I have also spent time with Barry and Margaret Mizen, parents of 16-year-old Jimmy who was murdered by a violent bully while buying a cake in his local bakery; George and Debbie Kinsella, parents of Ben who was knifed to death on an Islington street while celebrating his exam results; Sylvia Lancaster, mother of Sophie, beaten to death in a park for offending a youth by dressing in Gothic fashion; Gee Walker, mother of schoolboy Anthony, murdered in Liverpool just for being black; and Winifred Delaney, whose 15-year-old son Jonny was set upon and left to die in the middle of a playing field for being from the Irish Traveller community. These remarkable people have all turned the most profound and unbearable tragedy, the senseless killing of their beloved children, into a tool for teaching young people about how to be empathetic and responsible human beings. Siblings have also taken up the mantle. Jonny Delaney’s younger sister Nellie received one of our Anne Frank Awards for Moral Courage in 2008 for her campaigning work, and Ben Kinsella’s actress sister Brooke received an MBE in recognition of her campaign against knife crime.

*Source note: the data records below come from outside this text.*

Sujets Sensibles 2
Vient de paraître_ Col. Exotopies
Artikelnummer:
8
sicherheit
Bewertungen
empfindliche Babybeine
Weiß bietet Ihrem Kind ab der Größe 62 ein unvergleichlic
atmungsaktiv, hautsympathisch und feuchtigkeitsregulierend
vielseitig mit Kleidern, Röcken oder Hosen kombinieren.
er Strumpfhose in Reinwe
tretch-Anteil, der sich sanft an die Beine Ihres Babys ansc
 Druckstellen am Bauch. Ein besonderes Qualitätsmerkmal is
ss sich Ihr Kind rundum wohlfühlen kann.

Ahmad Nawaz also has a story to share with others. His adored younger brother Haris was one of the 147 victims of the Peshawar school massacre in Pakistan in December 2014. Ahmad watched in stunned disbelief as his class teacher was burned alive in front of him, and then he too was shot and wounded. He was flown out of Pakistan to the UK, and to the same hospital in Birmingham that had treated Malala Yousafzai. In Fe
bruary 2016, Ahmad stood proudly in his new Harborne Academy school blazer as he described the events of that terrible day to students at the nearby Rockwood Academy, a secondary school located in a predominantly Asian populated area of Birmingham. He told them, ‘I’ve heard many children from this country are going to Syria, I want to discourage them from doing that. I also want to convey the message that we should fight for our education. In this country, an education is a right, but in mine it is a privilege.’

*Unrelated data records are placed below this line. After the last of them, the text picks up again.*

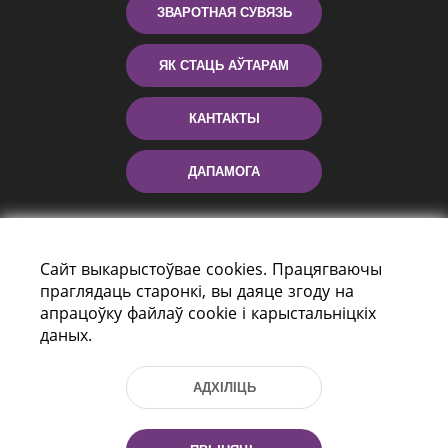
ЗВАРОТНАЯ СУВЯЗЬ
ЯК СТАЦЬ АЎТАРАМ
КАНТАКТЫ
ДАПАМОГА
Сайт выкарыстоўвае cookies. Працягваючы
праглядаць старонкі, вы даяце згоду на
апрацоўку файлаў cookie і карыстальніцкіх
даных.
праспект Незалежнасці 116
г. Мiнск, Рэспубліка Беларусь, 220114
АДХІЛІЦЬ
Тэл.: (+375 17) 368 37 37, Факс: (+375 17)
368 97 06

Ahmad was speaking at the Anne Frank exhibition visiting the school and he spoke following Mrs Mindu Hornek, Birmingham’s last living Holocaust survivor. Rockwood Academy had previously been placed in ‘Special Measures’ by OFSTED, the schools’ inspectorate body, as some of its governors had tried to bring in an Islamicized curriculum. The newly-installed school principal Fuzel Choudhury had set about reforming the school and it was now, according to OFSTED inspectors, back on the right path. In one of his first reforming initiatives, Mr Choudhury had invited the Anne Frank Trust’s education programme to the school. Twenty of his pupils became Anne Frank Ambassadors, taking the story out into their neighbouring schools and local community. One month previously Ahmad had come to London to light a memorial candle in memory of his brother Haris and all the Peshawar victims at our Anne Frank Trust fundraising lunch. Waiting to mount the rostrum in front of 600 business people, this brave boy who had suffered so much told me that his greatest wish was to be an educator against all forms of intolerance.

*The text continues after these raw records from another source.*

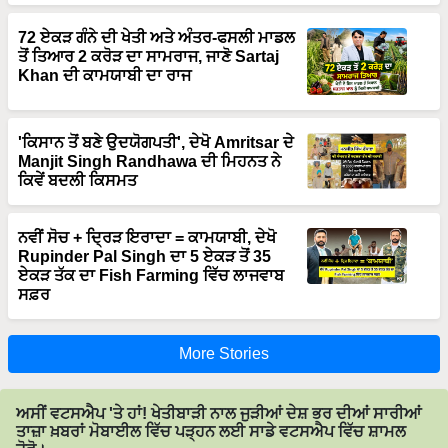
72 ਏਕੜ ਗੰਨੇ ਦੀ ਖੇਤੀ ਅਤੇ ਅੰਤਰ-ਫਸਲੀ ਮਾਡਲ
ਤੋਂ ਤਿਆਰ 2 ਕਰੋੜ ਦਾ ਸਾਮਰਾਜ, ਜਾਣੋ Sartaj
Khan ਦੀ ਕਾਮਯਾਬੀ ਦਾ ਰਾਜ
'ਕਿਸਾਨ ਤੋਂ ਬਣੇ ਉਦਯੋਗਪਤੀ', ਦੇਖੋ Amritsar ਦੇ
Manjit Singh Randhawa ਦੀ ਮਿਹਨਤ ਨੇ
ਕਿਵੇਂ ਬਦਲੀ ਕਿਸਮਤ
ਨਵੀਂ ਸੋਚ + ਦ੍ਰਿੜ ਇਰਾਦਾ = ਕਾਮਯਾਬੀ, ਦੇਖੋ
Rupinder Pal Singh ਦਾ 5 ਏਕੜ ਤੋਂ 35
ਏਕੜ ਤੱਕ ਦਾ Fish Farming ਵਿੱਚ ਲਾਜਵਾਬ
ਸਫ਼ਰ
More Stories
ਅਸੀਂ ਵਟਸਐਪ 'ਤੇ ਹਾਂ! ਖੇਤੀਬਾੜੀ ਨਾਲ ਜੁੜੀਆਂ ਦੇਸ਼ ਭਰ ਦੀਆਂ ਸਾਰੀਆਂ
ਤਾਜ਼ਾ ਖ਼ਬਰਾਂ ਮੋਬਾਈਲ ਵਿੱਚ ਪੜ੍ਹਨ ਲਈ ਸਾਡੇ ਵਟਸਐਪ ਵਿੱਚ ਸ਼ਾਮਲ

After the St Paul’s Cathedral ceremony in July 2015, I told Mavis Hyman that what she was doing with the foundation in her daughter Miriam’s name was truly wonderful. She looked at me, sighed and quietly said, ‘It’s the way I survive.’ I can understand that sentiment. It is exactly the reason Otto Frank devoted the second half of his life to promoting his daughter Anne’s diary as a force for good. With such good people, turning the worst into the best, we will all surely prevail.